Assignment:
Copy every entry below verbatim, except for images.

Transcribed page contents:
☆ ☆ ☆ ☆

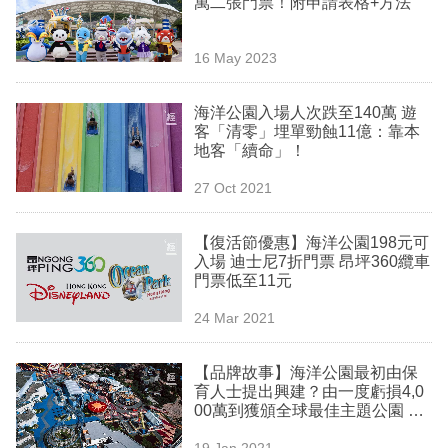
萬二張門票！附申請表格+方法
業
科
16 May 2023
技
海洋公園入場人次跌至140萬 遊
職
客「清零」埋單勁蝕11億：靠本
地客「續命」！
場
27 Oct 2021
生
活
【復活節優惠】海洋公園198元可
入場 迪士尼7折門票 昂坪360纜車
時
門票低至11元
事
24 Mar 2021
專
欄
【品牌故事】海洋公園最初由保
育人士提出興建？由一度虧損4,0
訂
00萬到獲頒全球最佳主題公園 未
來大雜燴外判經營可救亡？
閱
19 Jan 2021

☆ ☆ ☆ ☆

Solved exercise:
萬二張門票！附申請表格+方法
業
科
16 May 2023
技
海洋公園入場人次跌至140萬 遊
職
客「清零」埋單勁蝕11億：靠本
地客「續命」！
場
27 Oct 2021
生
活
【復活節優惠】海洋公園198元可
入場 迪士尼7折門票 昂坪360纜車
時
門票低至11元
事
24 Mar 2021
專
欄
【品牌故事】海洋公園最初由保
育人士提出興建？由一度虧損4,0
訂
00萬到獲頒全球最佳主題公園 未
來大雜燴外判經營可救亡？
閱
19 Jan 2021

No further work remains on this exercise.